PVP Conference Living Through the Unimaginable

Conference Overview (scroll down for full conference report)
A hybrid conference on 8 November 2025 brought together mental-health professionals to witness, discuss and respond to the genocide in Gaza, centring solidarity with Palestinian colleagues.

Conference Opening and Programme
The opening framed the day through poetry and introductory reflections, outlining a programme focused on Palestinian experience in the morning and professional reflection in the afternoon.

Morning Session: Voices from Palestine
Speakers introduced key themes of ongoing colonisation, trauma, fragmentation and the need to centre Palestinian narratives within mental-health discourse.

Yoa’d Ghanadry-Hakim’s Presentation
Her talk examined how continuous colonisation shapes Palestinian trauma and resilience, calling for decolonised clinical frameworks that foreground lived experience.

Conversation with Dr Abu-Jamei and Dr Mukhaimar
This session described the collapse of mental-health services in Gaza under genocide, the dominance of basic survival needs, and the necessity of context-aware support rather than conventional interventions.

Morning Plenary
The plenary considered genocide, erasure, institutional complicity and the ethical responsibility of professionals to reject neutrality and align with justice.

Afternoon Session: Activism, Silencing and Professional Ethics
This session examined how UK mental-health professionals confront institutional silencing, reflecting on ethical obligations and the psychological impact of witnessing ongoing atrocities.

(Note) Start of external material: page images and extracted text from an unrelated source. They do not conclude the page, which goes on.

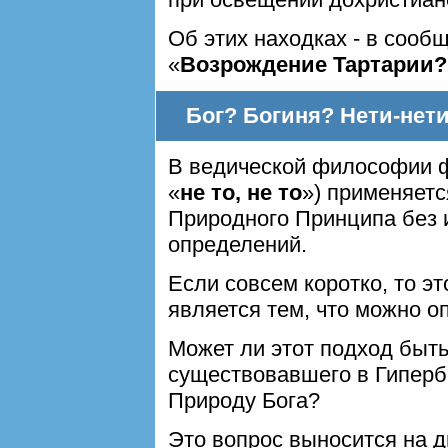
Об этих находках - в сооб
«
Возрождение Тартарии?
Бог? Богиня? Нети-нети
В ведической философии 
«
не то, не то
») применяет
Природного Принципа без 
определений.
Если совсем коротко, то э
является тем, что можно о
Может ли этот подход быть
существовавшего в Гиперб
Природу Бога?
Это вопрос выносится на д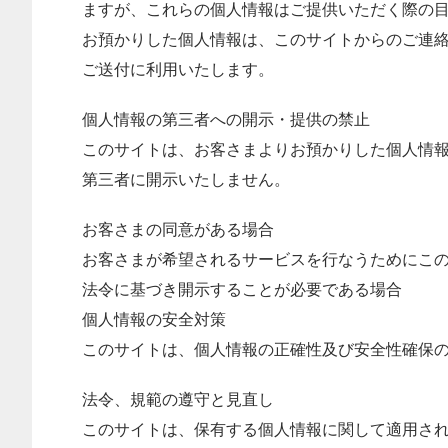
ますが、これらの個人情報はご提供いただく際の
お預かりした個人情報は、このサイトからのご連
ご送付に利用いたします。
個人情報の第三者への開示・提供の禁止
このサイトは、お客さまよりお預かりした個人情
第三者に開示いたしません。
お客さまの同意がある場合
お客さまが希望されるサービスを行なうためにこ
法令に基づき開示することが必要である場合
個人情報の安全対策
このサイトは、個人情報の正確性及び安全性確保
法令、規範の遵守と見直し
このサイトは、保有する個人情報に関して適用さ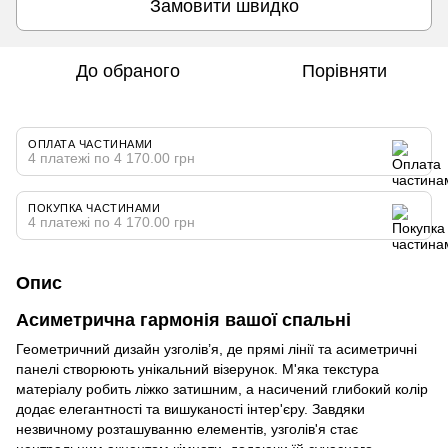
Замовити швидко
До обраного
Порівняти
ОПЛАТА ЧАСТИНАМИ
4 платежі по 4 170.00 грн
ПОКУПКА ЧАСТИНАМИ
4 платежі по 4 170.00 грн
Опис
Асиметрична гармонія вашої спальні
Геометричний дизайн узголів’я, де прямі лінії та асиметричні
панелі створюють унікальний візерунок. М'яка текстура
матеріалу робить ліжко затишним, а насичений глибокий колір
додає елегантності та вишуканості інтер'єру. Завдяки
незвичному розташуванню елементів, узголів'я стає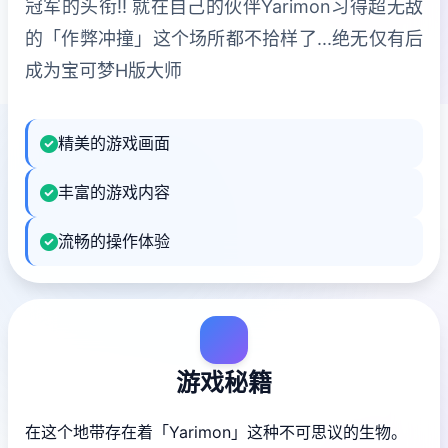
冠军的头衔!! 就在自己的伙伴Yarimon习得超无敌
的「作弊冲撞」这个场所都不拾样了...绝无仅有后
成为宝可梦H版大师
精美的游戏画面
丰富的游戏内容
流畅的操作体验
游戏秘籍
在这个地带存在着「Yarimon」这种不可思议的生物。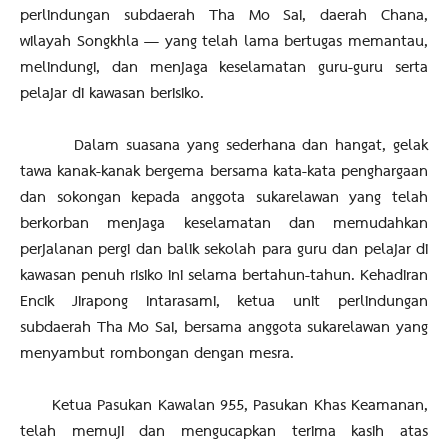
perlindungan subdaerah Tha Mo Sai, daerah Chana,
wilayah Songkhla — yang telah lama bertugas memantau,
melindungi, dan menjaga keselamatan guru-guru serta
pelajar di kawasan berisiko.
Dalam suasana yang sederhana dan hangat, gelak
tawa kanak-kanak bergema bersama kata-kata penghargaan
dan sokongan kepada anggota sukarelawan yang telah
berkorban menjaga keselamatan dan memudahkan
perjalanan pergi dan balik sekolah para guru dan pelajar di
kawasan penuh risiko ini selama bertahun-tahun. Kehadiran
Encik Jirapong Intarasami, ketua unit perlindungan
subdaerah Tha Mo Sai, bersama anggota sukarelawan yang
menyambut rombongan dengan mesra.
Ketua Pasukan Kawalan 955, Pasukan Khas Keamanan,
telah memuji dan mengucapkan terima kasih atas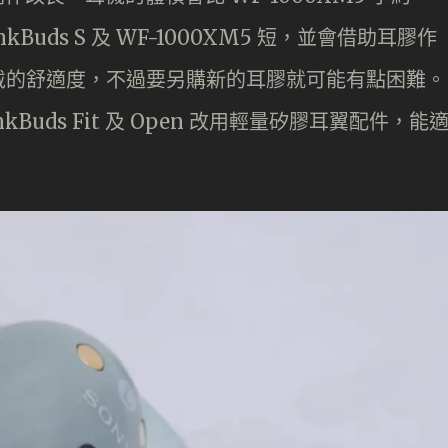
Buds S 及 WF-1000XM5 短，並會借助耳膠作
戴的舒適度，不過要另購新的耳膠就可能有點困難。
Buds Fit 及 Open 改用輕量矽膠耳翼配件，能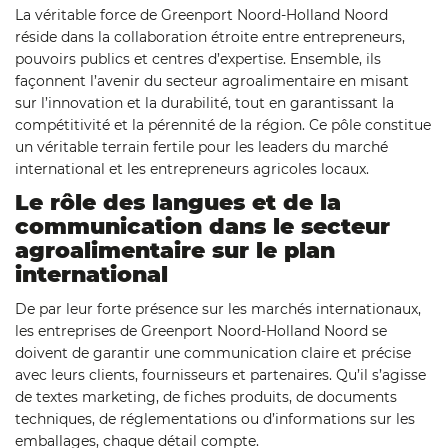
La véritable force de Greenport Noord-Holland Noord
réside dans la collaboration étroite entre entrepreneurs,
pouvoirs publics et centres d’expertise. Ensemble, ils
façonnent l’avenir du secteur agroalimentaire en misant
sur l’innovation et la durabilité, tout en garantissant la
compétitivité et la pérennité de la région. Ce pôle constitue
un véritable terrain fertile pour les leaders du marché
international et les entrepreneurs agricoles locaux.
Le rôle des langues et de la
communication dans le secteur
agroalimentaire sur le plan
international
De par leur forte présence sur les marchés internationaux,
les entreprises de Greenport Noord-Holland Noord se
doivent de garantir une communication claire et précise
avec leurs clients, fournisseurs et partenaires. Qu’il s’agisse
de textes marketing, de fiches produits, de documents
techniques, de réglementations ou d’informations sur les
emballages, chaque détail compte.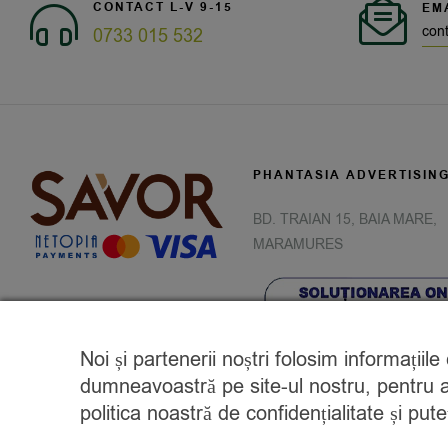
CONTACT L-V 9-15
EM
con
0733 015 532
PHANTASIA ADVERTISIN
BD. TRAIAN 15, BAIA MARE,
MARAMURES
Noi și partenerii noștri folosim informațiil
dumneavoastră pe site-ul nostru, pentru a 
politica noastră de confidențialitate și pu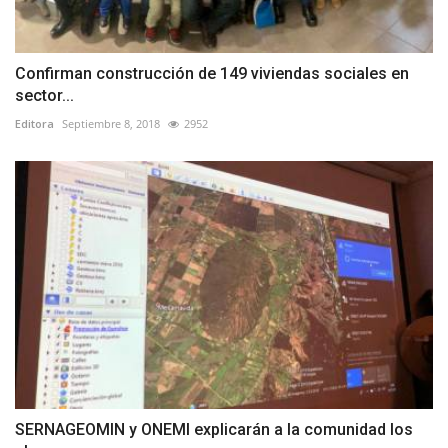
Confirman construcción de 149 viviendas sociales en
sector...
Editora
Septiembre 8, 2018
2952
SERNAGEOMIN y ONEMI explicarán a la comunidad los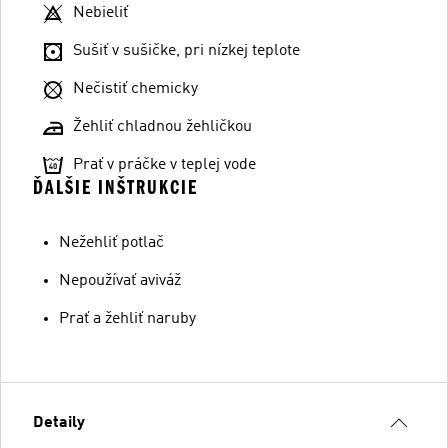
Nebieliť
Sušiť v sušičke, pri nízkej teplote
Nečistiť chemicky
Žehliť chladnou žehličkou
Prať v práčke v teplej vode
ĎALŠIE INŠTRUKCIE
Nežehliť potlač
Nepoužívať aviváž
Prať a žehliť naruby
Detaily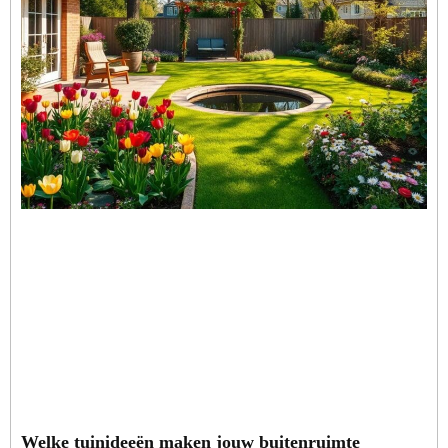
Welke tuinideeën maken jouw buitenruimte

Lived Experience and Professional Understanding
Speakers highlighted the personal and institutional costs of speaking out on Palestine, exploring mechanisms of silencing, racialisation and moral injury within professional settings.

Plenary Discussion: Shared Experiences and Causes
Participants discussed widespread silencing, racism, Islamophobia and structural power dynamics that suppress Palestinian narratives across institutions.

Psychoanalytic, Psychotherapy and Clinical Dilemmas
This section addressed tensions between traditional therapeutic neutrality and the political realities of genocide, questioning how mental-health practice can respond ethically.

Anti-Semitism Discussion
Debate on antisemitism highlighted concerns about recentring discourse away from Palestinian experience and examined how definitions and accusations are used within institutional contexts.

Recommended Supports and Resources
The report summarised legal, organisational and peer-support avenues for practitioners navigating institutional pressure, along with suggested readings.

Next Steps
The conference proposed actions including sustained advocacy against genocide, institutional reform, strengthened networks and the creation of democratic spaces for Palestinian-centred dialogue.

Final Thoughts and Closing
Closing remarks emphasised continued activism, interprofessional solidarity and the importance of preserving spaces where Palestinian voices remain central.